Aug 11, 2014; Pittsburgh, PA, USA; Pittsburgh Pirates catcher Russell Martin (55) celebrates with the dugout after hitting a solo home run against the Detroit Tigers during the sixth inning in an interleague game at PNC Park. The Pirates won 11-6. Mandatory Credit: Charles LeClaire-USA TODAY Sports
It’s hard to accept when looking at how much money Martin has earned and perhaps more importantly, saved the Pirates. But those dollars are in the bank. I truly believe the Pirates will try to keep him in Pittsburgh, but let’s face it–it’s really unlikely to happen.
Which brings me back to a quote stood out from the Crasnick article. One really important quote.
"“Russ has put us in a position where we got crushed when we brought him in,” Huntington said. “And if we let him go out the door, we’re gonna get crushed again.”"
I read that quote from Huntington at least ten times now. You know what? I’m not going to crush Neal Huntington for Russell Martin walking out the door. I won’t. Just can’t do it.
If Neal Huntington was a stock brocker, I would send my paycheck via direct deposit to the guy. Don’t laugh. I’m serious. Just look at what he has been able to do–the Pirates got at least a 10-1 return on their investment in Russell Martin. Nobody can ask for more than that. But that investment in Russell Martin is about to expire.
It’s time to find another under performing catcher looking to turn around his career—you know, just like the near-Mendoza line hitting Russell Martin was when Huntington and his gang of brokers signed him.
The more I think about it, there is another Russell Martin out there for Pittsburgh. That catcher might not have the athletic ability to play the infield–or lobby to play shortstop for Team Canada–and we probably aren’t too familiar with that player right now. But I bet Huntington and his band of hard working scouts have someone in their sights.

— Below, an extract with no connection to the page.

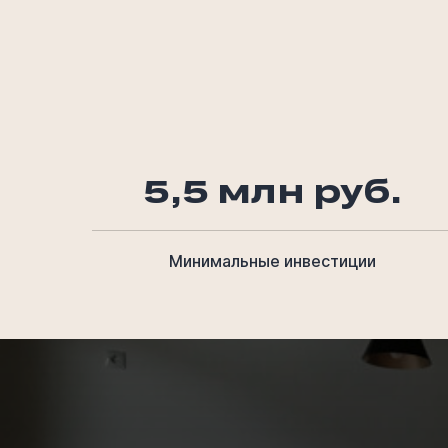
5,5 млн руб.
Минимальные инвестиции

Martin’s departure sucks, but that’s life in the high revenue world of Major League Baseball. Crushing the man that signed Russell Martin, when no other team would pay what the Pirates paid, makes zero sense. Crushing the ball club that rested Martin in order to get every nickel of value from him on the field, makes even less sense.
It’s hard to watch happen, but it’s also fair to remember that the Pirates best free agent signing ever might be hard to beat. Don’t get me wrong, players like Martin are a special breed, but let’s not pretend that there isn’t another catcher out there that can do the job.
It’s just vital the Pirates find him.